Work to complete> As the answer, set down the lines below from the one containing "neck: (370, 367)" through the one containing "left hip: (463, 290)", exactly and inclusively, and no others.

Exercise data>
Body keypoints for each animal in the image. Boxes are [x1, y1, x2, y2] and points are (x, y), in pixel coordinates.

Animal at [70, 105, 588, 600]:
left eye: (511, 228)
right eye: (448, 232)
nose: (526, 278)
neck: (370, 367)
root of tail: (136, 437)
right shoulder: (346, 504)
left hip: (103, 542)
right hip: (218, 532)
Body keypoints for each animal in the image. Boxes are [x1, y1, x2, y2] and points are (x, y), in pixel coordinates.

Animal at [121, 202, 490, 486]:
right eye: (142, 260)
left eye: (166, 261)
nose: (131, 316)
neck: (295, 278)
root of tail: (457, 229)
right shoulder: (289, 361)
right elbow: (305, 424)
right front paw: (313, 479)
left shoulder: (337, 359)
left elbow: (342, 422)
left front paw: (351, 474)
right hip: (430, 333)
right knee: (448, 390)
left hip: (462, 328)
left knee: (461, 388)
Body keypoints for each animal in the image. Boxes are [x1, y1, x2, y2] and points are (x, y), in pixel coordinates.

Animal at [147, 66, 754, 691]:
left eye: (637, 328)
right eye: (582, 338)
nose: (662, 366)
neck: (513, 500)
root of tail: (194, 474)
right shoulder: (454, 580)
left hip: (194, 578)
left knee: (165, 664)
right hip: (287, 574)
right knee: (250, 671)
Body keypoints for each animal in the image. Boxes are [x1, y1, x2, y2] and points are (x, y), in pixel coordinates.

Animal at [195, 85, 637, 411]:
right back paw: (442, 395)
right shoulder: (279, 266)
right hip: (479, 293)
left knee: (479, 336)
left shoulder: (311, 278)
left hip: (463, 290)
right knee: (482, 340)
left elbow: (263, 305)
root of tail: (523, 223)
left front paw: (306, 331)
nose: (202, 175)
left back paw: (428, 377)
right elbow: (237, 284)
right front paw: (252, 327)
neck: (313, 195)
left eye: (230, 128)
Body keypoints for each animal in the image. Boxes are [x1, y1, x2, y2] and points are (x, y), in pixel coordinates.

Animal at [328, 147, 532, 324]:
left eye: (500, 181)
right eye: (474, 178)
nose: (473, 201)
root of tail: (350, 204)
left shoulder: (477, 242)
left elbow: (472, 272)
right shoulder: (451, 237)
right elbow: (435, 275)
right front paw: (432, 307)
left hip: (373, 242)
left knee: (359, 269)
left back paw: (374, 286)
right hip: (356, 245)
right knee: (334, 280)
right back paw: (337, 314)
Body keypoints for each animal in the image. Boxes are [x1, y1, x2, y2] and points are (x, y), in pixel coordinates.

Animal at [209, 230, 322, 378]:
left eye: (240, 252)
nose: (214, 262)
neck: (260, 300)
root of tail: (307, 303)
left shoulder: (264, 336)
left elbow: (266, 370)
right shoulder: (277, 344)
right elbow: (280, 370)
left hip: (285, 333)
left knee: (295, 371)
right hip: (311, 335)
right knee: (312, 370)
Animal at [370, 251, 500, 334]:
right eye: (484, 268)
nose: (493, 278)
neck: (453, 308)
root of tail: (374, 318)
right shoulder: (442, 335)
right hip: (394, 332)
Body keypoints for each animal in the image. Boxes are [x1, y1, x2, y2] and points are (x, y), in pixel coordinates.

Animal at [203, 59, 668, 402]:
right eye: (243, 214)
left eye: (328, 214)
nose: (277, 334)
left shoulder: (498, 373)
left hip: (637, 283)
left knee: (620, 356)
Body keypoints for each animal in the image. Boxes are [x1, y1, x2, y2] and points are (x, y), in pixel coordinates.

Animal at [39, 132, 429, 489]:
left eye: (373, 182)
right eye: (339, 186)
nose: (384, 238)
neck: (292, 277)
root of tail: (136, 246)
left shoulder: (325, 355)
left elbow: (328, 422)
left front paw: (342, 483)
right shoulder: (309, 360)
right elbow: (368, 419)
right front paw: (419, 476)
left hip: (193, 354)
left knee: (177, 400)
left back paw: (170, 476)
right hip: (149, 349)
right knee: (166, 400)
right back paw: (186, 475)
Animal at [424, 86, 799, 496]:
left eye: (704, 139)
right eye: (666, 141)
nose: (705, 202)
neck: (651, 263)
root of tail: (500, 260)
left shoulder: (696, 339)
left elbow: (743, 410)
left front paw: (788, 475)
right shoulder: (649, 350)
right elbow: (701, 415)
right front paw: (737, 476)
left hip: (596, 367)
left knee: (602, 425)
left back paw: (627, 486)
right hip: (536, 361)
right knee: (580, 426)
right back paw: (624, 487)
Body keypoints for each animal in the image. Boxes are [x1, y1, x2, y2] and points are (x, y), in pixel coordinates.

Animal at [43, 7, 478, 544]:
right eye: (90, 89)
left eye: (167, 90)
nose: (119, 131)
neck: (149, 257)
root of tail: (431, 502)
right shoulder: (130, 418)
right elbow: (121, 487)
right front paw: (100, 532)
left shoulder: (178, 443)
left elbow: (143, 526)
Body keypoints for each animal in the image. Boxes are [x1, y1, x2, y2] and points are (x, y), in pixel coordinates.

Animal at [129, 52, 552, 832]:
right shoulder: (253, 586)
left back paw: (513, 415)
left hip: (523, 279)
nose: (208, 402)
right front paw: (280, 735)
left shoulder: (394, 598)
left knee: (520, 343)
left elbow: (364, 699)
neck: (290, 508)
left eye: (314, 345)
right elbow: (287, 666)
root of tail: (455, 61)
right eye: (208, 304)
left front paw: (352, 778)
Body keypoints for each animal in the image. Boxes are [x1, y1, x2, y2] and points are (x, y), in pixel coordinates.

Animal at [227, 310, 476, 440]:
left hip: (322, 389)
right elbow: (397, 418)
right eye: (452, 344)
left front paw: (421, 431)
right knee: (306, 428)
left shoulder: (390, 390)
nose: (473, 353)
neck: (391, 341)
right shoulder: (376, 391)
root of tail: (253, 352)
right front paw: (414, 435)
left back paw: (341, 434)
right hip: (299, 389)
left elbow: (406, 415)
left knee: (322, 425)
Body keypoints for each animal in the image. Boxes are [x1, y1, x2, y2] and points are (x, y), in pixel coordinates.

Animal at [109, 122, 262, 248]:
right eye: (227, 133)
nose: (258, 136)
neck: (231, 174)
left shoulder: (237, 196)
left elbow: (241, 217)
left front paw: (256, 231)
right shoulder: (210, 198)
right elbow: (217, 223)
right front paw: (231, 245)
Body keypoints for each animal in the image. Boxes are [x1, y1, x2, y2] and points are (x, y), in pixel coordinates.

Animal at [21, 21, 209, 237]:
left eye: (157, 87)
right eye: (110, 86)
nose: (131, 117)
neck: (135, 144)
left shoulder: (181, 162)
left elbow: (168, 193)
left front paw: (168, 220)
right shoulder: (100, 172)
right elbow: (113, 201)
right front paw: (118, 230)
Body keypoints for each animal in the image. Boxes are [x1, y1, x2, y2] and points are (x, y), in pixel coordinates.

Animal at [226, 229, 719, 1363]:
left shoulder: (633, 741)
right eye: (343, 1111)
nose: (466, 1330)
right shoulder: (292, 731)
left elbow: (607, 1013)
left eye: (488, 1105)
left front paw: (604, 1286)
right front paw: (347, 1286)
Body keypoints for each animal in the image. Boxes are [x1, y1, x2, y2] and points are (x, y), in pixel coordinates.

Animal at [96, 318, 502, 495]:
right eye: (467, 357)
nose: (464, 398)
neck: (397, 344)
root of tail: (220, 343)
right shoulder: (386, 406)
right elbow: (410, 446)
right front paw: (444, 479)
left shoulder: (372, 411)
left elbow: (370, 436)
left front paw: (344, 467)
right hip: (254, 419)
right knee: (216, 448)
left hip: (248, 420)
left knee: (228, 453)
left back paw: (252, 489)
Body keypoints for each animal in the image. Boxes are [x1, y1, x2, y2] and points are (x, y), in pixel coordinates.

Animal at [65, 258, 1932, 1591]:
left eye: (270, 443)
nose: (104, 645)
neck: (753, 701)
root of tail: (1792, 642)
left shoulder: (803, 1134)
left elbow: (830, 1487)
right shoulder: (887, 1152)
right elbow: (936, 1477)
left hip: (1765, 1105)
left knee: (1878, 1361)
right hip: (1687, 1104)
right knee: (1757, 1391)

Result for this task>
neck: (370, 367)
root of tail: (136, 437)
right shoulder: (346, 504)
left hip: (103, 542)
right hip: (218, 532)
Body keypoints for each animal in the image. Boxes are [x1, y1, x2, y2] and points are (x, y), in pixel coordinates.

Animal at [121, 202, 490, 486]:
right eye: (142, 260)
left eye: (166, 261)
nose: (131, 316)
neck: (295, 278)
root of tail: (457, 229)
right shoulder: (289, 361)
right elbow: (305, 424)
right front paw: (313, 479)
left shoulder: (337, 359)
left elbow: (342, 422)
left front paw: (351, 474)
right hip: (430, 333)
right knee: (448, 390)
left hip: (462, 328)
left knee: (461, 388)
Body keypoints for each animal in the image. Boxes are [x1, y1, x2, y2] and points are (x, y), in pixel coordinates.

Animal at [147, 66, 754, 691]:
left eye: (637, 328)
right eye: (582, 338)
nose: (662, 366)
neck: (513, 500)
root of tail: (194, 474)
right shoulder: (454, 580)
left hip: (194, 578)
left knee: (165, 664)
right hip: (287, 574)
right knee: (250, 671)
Body keypoints for each animal in the image. Boxes are [x1, y1, x2, y2] and points are (x, y), in pixel coordinates.

Animal at [195, 85, 637, 411]:
right back paw: (442, 395)
right shoulder: (279, 266)
right hip: (479, 293)
left knee: (479, 336)
left shoulder: (311, 278)
left hip: (463, 290)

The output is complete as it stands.